### [Exercise aim]
Pick out each line of the listing that contains the string "juga", matching uppercase and lowercase exactly, and copy those lines.

Material supplied: Begin

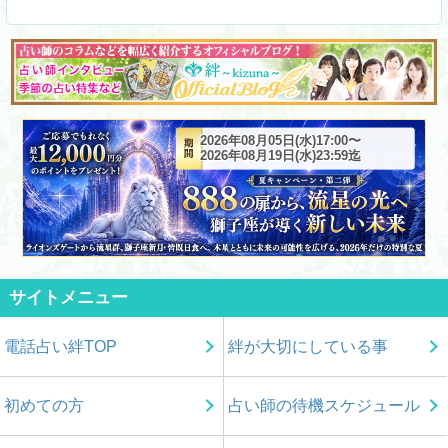
2026年08月05日(水)17:00〜
2026年08月19日(水)23:59迄
サイトメニュー
電話占い絆TOP
絆が大切にしている事
初めての方
占い師の待機スケジュール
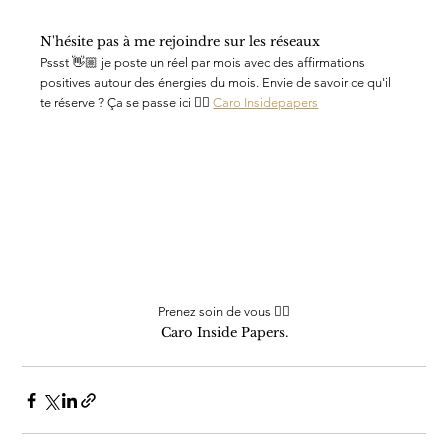
N'hésite pas à me rejoindre sur les réseaux 
Pssst 👋🏼 je poste un réel par mois avec des affirmations 
positives autour des énergies du mois. Envie de savoir ce qu'il 
te réserve ? Ça se passe ici 👉🏼 
Caro Insidepapers
Prenez soin de vous ✌🏼
Caro Inside Papers.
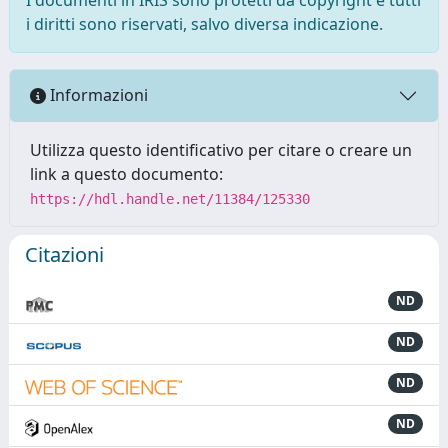
i diritti sono riservati, salvo diversa indicazione.
Informazioni
Utilizza questo identificativo per citare o creare un
link a questo documento:
https://hdl.handle.net/11384/125330
Citazioni
ND
ND
ND
ND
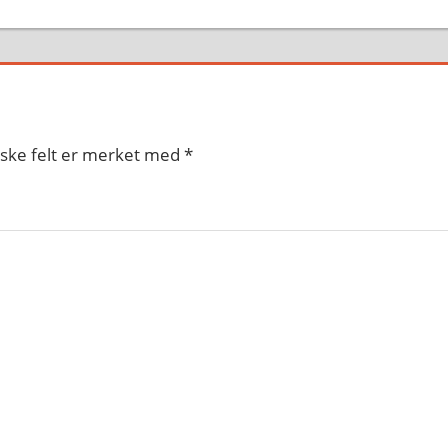
iske felt er merket med
*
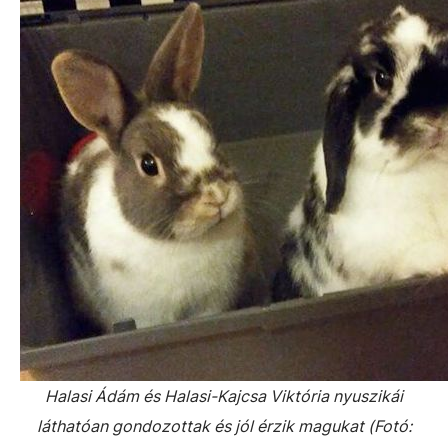
Halasi Ádám és Halasi-Kajcsa Viktória nyuszikái
láthatóan gondozottak és jól érzik magukat (Fotó:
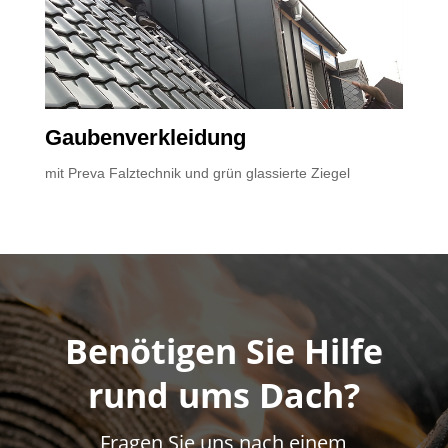
Gaubenverkleidung
mit Preva Falztechnik und grün glassierte Ziegel
Benötigen Sie Hilfe
rund ums Dach?
Fragen Sie uns nach einem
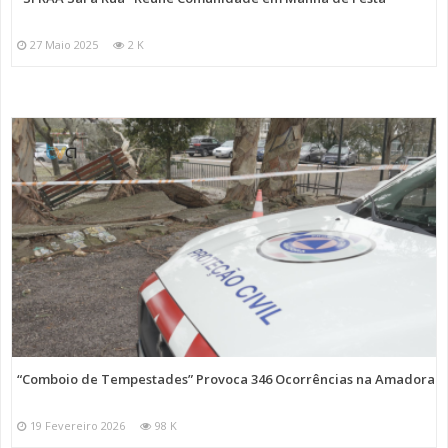
27 Maio 2025
2 K
“Comboio de Tempestades” Provoca 346 Ocorrências na Amadora
19 Fevereiro 2026
98 K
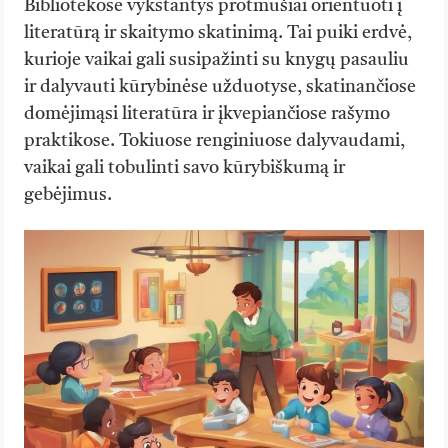
Bibliotekose vykstantys protmūšiai orientuoti į
literatūrą ir skaitymo skatinimą. Tai puiki erdvė,
kurioje vaikai gali susipažinti su knygų pasauliu
ir dalyvauti kūrybinėse užduotyse, skatinančiose
domėjimąsi literatūra ir įkvepiančiose rašymo
praktikose. Tokiuose renginiuose dalyvaudami,
vaikai gali tobulinti savo kūrybiškumą ir
gebėjimus.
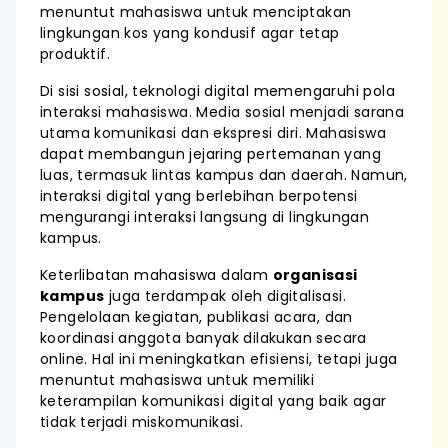
menuntut mahasiswa untuk menciptakan
lingkungan kos yang kondusif agar tetap
produktif.
Di sisi sosial, teknologi digital memengaruhi pola
interaksi mahasiswa. Media sosial menjadi sarana
utama komunikasi dan ekspresi diri. Mahasiswa
dapat membangun jejaring pertemanan yang
luas, termasuk lintas kampus dan daerah. Namun,
interaksi digital yang berlebihan berpotensi
mengurangi interaksi langsung di lingkungan
kampus.
Keterlibatan mahasiswa dalam
organisasi
kampus
juga terdampak oleh digitalisasi.
Pengelolaan kegiatan, publikasi acara, dan
koordinasi anggota banyak dilakukan secara
online. Hal ini meningkatkan efisiensi, tetapi juga
menuntut mahasiswa untuk memiliki
keterampilan komunikasi digital yang baik agar
tidak terjadi miskomunikasi.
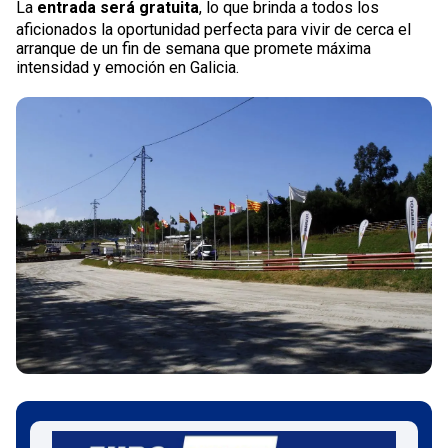
La
entrada será gratuita
, lo que brinda a todos los
aficionados la oportunidad perfecta para vivir de cerca el
arranque de un fin de semana que promete máxima
intensidad y emoción en Galicia.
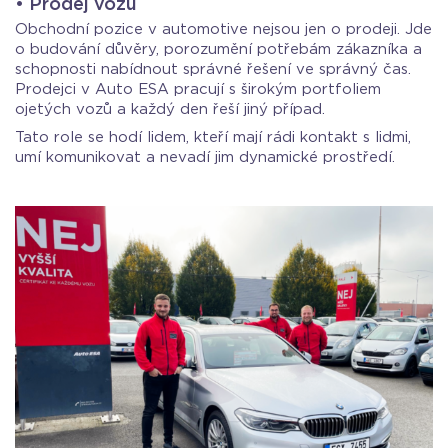
• Prodej vozů
Obchodní pozice v automotive nejsou jen o prodeji. Jde
o budování důvěry, porozumění potřebám zákazníka a
schopnosti nabídnout správné řešení ve správný čas.
Prodejci v Auto ESA pracují s širokým portfoliem
ojetých vozů a každý den řeší jiný případ.
Tato role se hodí lidem, kteří mají rádi kontakt s lidmi,
umí komunikovat a nevadí jim dynamické prostředí.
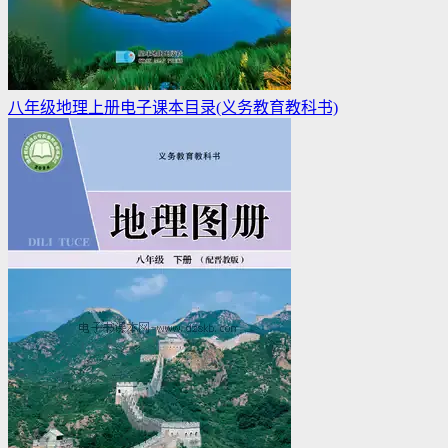
八年级地理上册电子课本目录(义务教育教科书)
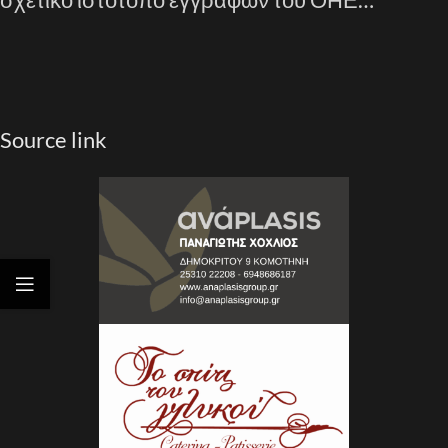
Source link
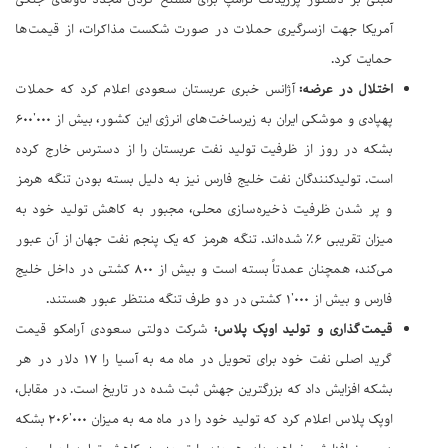
آمریکا جهت ازسرگیری حملات در صورت شکست مذاکرات، از قیمت‌ها
حمایت کرد.
اختلال در عرضه:
آژانس خبری عربستان سعودی اعلام کرد که حملات
پهپادی و موشکی ایران به زیرساخت‌های انرژی این کشور، بیش از ۶۰۰٬۰۰۰
بشکه در روز از ظرفیت تولید نفت عربستان را از دسترس خارج کرده
است. تولیدکنندگان نفت خلیج فارس نیز به دلیل بسته بودن تنگه هرمز
و پر شدن ظرفیت ذخیره‌سازی محلی، مجبور به کاهش تولید خود به
میزان تقریبی ۶٪ شده‌اند. تنگه هرمز که یک پنجم نفت جهان از آن عبور
می‌کند، همچنان عمدتاً بسته است و بیش از ۸۰۰ کشتی در داخل خلیج
فارس و بیش از ۱٬۰۰۰ کشتی در دو طرف تنگه منتظر عبور هستند.
قیمت‌گذاری و تولید اوپک پلاس:
شرکت دولتی سعودی آرامکو قیمت
گرید اصلی نفت خود برای تحویل در ماه مه به آسیا را ۱۷ دلار در هر
بشکه افزایش داد که بزرگترین جهش ثبت شده در تاریخ است. در مقابل،
اوپک پلاس اعلام کرد که تولید خود را در ماه مه به میزان ۲۰۶٬۰۰۰ بشکه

Material supplied: End

### [Exercise answer]
juga terdampak oleh digitalisasi.
online. Hal ini meningkatkan efisiensi, tetapi juga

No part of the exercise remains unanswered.